- _Document section_
▬▬▬▬▬▬
CITIZEN JOHN DELIVERS MILESTONE DOWNS VICTORY FOR VANCE – Trainer David Vance and owner Carl Pollard have been a team for more than 15 years, so it was probably fitting that a Pollard-owned horse, Citizen John, presented the veteran trainer with his 300th triumph at Churchill Downs and his 3,012th win overall.
“That made it special,” Vance said Saturday morning. “He has always been a one of my major supporters and very much so lately.”
Vance currently has 17 horses in his barn, which is overseen by his daughter Tricia. The trainer continues to recover from injuries suffered on Dec. 9, 2007, when his truck hydroplaned on a slick interstate highway while transporting horses to Northern Kentucky’s Turfway Park from Churchill Downs.
“I get here at 7:15 every morning and watch my horses from the third floor and then I am back at the barn until about 11:30,” said Vance, whose mobility is limited to a wheelchair because of the injury to his C-4 vertebra. “I am making a little progress, but not as much as I would like.”
▬▬▬▬▬▬
- _Material provided_
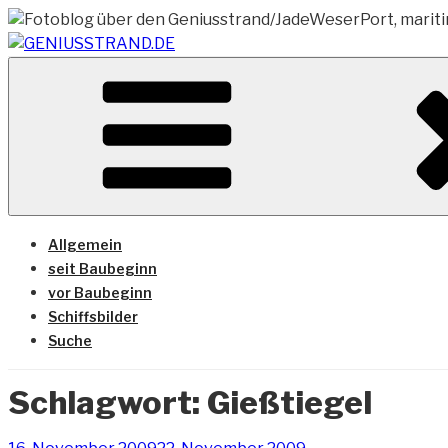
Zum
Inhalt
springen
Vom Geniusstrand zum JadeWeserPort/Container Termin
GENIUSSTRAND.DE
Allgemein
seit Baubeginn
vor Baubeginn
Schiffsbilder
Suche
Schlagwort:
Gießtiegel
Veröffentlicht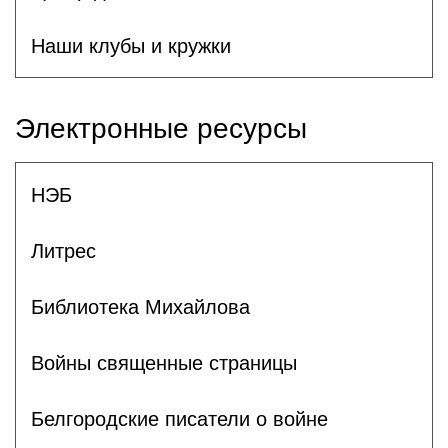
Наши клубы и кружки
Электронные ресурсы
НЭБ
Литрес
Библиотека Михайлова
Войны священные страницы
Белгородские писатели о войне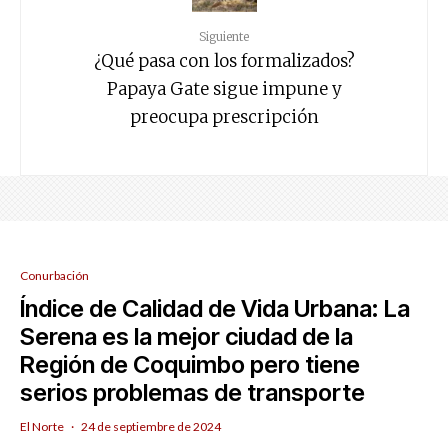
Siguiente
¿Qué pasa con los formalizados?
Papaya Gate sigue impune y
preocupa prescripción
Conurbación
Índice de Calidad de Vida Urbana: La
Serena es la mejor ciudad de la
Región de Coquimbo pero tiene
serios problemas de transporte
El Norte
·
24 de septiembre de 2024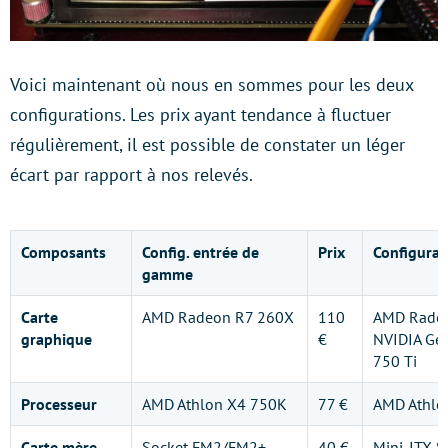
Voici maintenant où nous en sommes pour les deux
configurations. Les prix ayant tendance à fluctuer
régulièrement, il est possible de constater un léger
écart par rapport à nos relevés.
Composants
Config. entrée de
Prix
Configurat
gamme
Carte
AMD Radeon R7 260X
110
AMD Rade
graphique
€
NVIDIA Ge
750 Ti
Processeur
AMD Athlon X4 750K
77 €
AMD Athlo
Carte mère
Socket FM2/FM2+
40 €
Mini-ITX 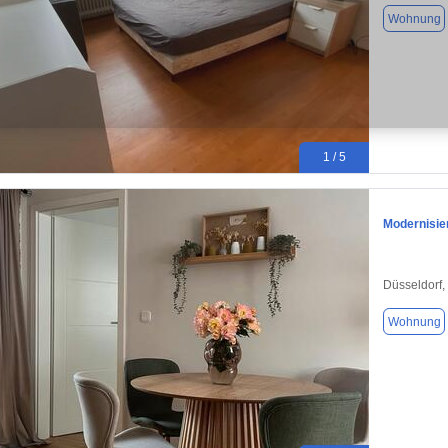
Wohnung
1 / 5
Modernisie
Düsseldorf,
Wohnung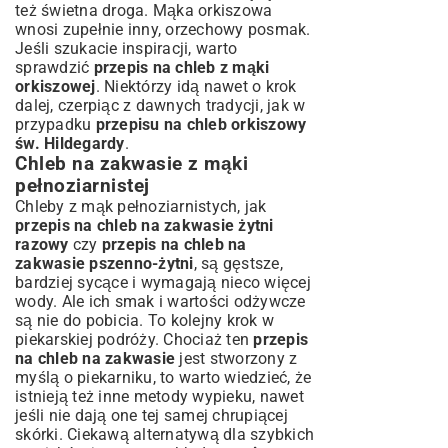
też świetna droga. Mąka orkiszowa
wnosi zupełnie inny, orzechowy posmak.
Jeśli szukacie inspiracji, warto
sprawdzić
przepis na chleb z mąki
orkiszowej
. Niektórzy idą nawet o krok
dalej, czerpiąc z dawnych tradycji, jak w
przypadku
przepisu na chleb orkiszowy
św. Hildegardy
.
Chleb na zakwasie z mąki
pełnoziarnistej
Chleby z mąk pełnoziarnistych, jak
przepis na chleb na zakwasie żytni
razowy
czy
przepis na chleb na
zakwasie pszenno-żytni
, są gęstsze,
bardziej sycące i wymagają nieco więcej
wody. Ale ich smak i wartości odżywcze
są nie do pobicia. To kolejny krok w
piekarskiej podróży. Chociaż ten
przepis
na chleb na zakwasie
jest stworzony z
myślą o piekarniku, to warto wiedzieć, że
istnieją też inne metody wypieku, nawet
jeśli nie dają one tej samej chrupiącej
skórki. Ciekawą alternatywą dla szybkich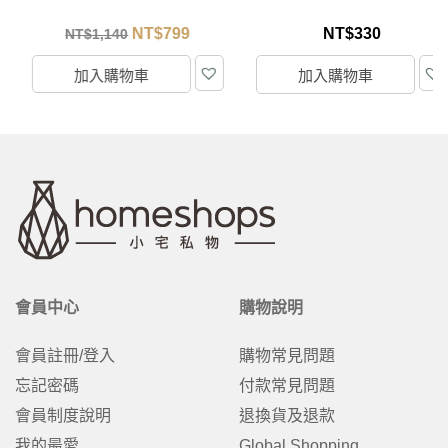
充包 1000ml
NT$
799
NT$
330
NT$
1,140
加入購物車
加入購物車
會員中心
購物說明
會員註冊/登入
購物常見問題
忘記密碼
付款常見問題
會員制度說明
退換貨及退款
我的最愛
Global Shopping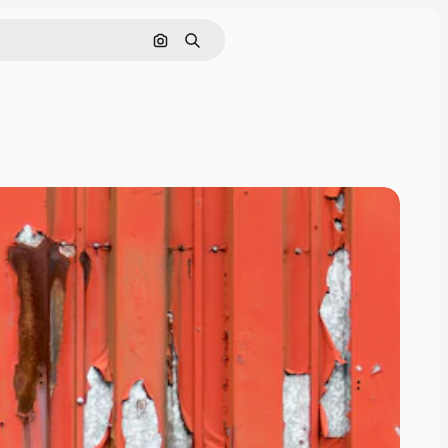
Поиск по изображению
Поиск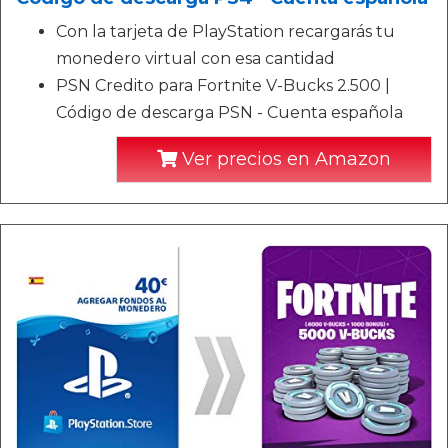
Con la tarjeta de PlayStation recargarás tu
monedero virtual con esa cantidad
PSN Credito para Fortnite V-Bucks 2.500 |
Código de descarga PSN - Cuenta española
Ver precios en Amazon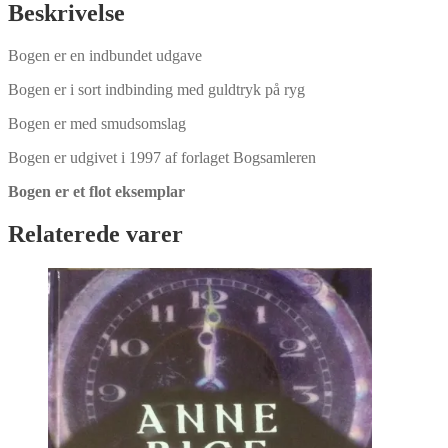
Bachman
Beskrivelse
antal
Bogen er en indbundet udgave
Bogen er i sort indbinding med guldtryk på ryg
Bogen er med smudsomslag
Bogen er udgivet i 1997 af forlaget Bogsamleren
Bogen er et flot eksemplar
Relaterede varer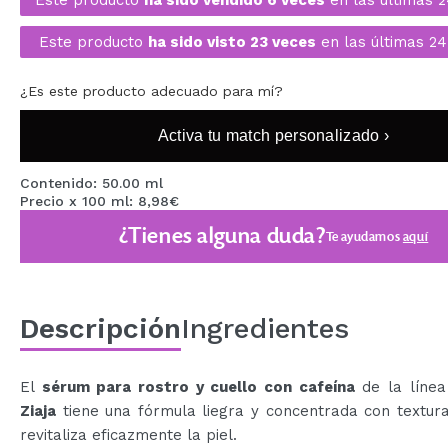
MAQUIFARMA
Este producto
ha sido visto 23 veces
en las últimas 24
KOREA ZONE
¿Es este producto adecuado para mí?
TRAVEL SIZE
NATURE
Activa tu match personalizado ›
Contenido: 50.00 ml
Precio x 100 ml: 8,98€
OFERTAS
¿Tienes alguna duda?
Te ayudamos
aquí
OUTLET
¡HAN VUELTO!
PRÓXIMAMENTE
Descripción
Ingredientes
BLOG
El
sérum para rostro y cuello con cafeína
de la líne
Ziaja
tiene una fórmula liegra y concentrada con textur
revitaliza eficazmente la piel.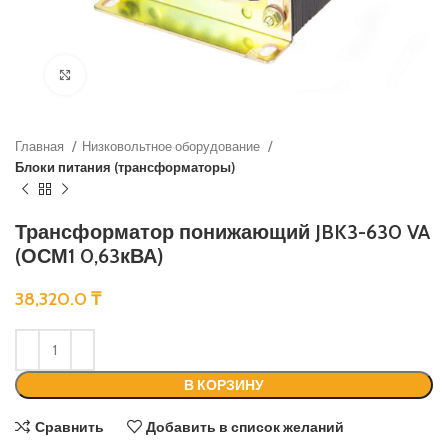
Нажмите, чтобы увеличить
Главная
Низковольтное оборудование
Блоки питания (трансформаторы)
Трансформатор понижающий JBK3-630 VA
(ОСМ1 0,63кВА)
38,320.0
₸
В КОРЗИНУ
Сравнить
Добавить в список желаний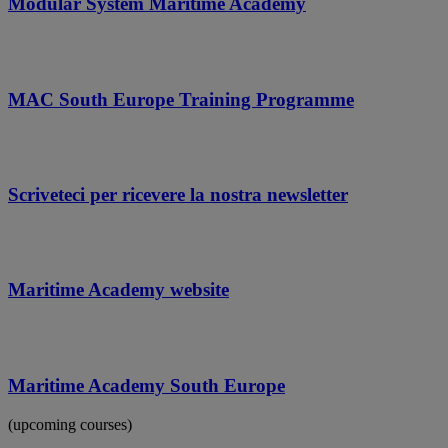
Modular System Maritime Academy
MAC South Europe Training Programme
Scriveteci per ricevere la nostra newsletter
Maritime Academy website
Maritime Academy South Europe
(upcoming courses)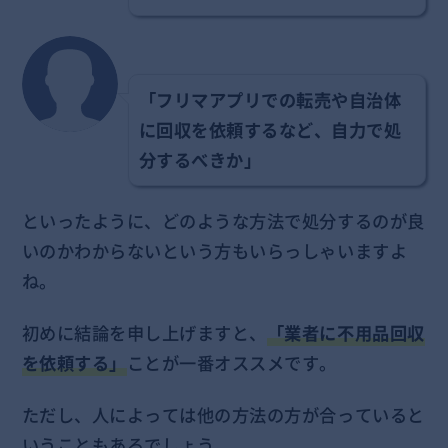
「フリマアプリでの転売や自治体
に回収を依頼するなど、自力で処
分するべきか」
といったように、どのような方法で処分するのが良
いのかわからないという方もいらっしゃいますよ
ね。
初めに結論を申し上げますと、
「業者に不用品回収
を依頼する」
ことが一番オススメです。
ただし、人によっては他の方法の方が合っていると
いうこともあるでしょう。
▬▬▬▬▬▬
- _Exercises to complete_
1. Condense the paragraph of the Churchill Downs item that begins "Vance currently has 17 horses" into a short bulleted list that keeps its main facts.
2. Carry on the news item about Vance's 300th Churchill Downs win from the point where it stops.
The material has no connection to the Churchill Downs news item.

- _Answers to the exercise_
1.
- Vance has 17 horses in his barn, overseen by his daughter Tricia.
- He is still recovering from injuries suffered on Dec. 9, 2007.
- That day his truck hydroplaned on a slick interstate highway.
- He was transporting horses from Churchill Downs to Turfway Park in Northern Kentucky.

2.
What keeps any trainer going is the prospect of having a good 2-year-old in the barn and the prospects are there for Vance, now 68.
“We have four 2-year-olds in here now and one may start next week,” Vance said. “We have one more coming in July 1 and two more the first of September.”
Vance’s biggest victory at Churchill Downs came in 2000 when Caressing won the Breeders’ Cup Juvenile Fillies (Grade I) for Pollard. Caressing was named champion 2-year-old filly that year and is Vance’s only Eclipse Award champion.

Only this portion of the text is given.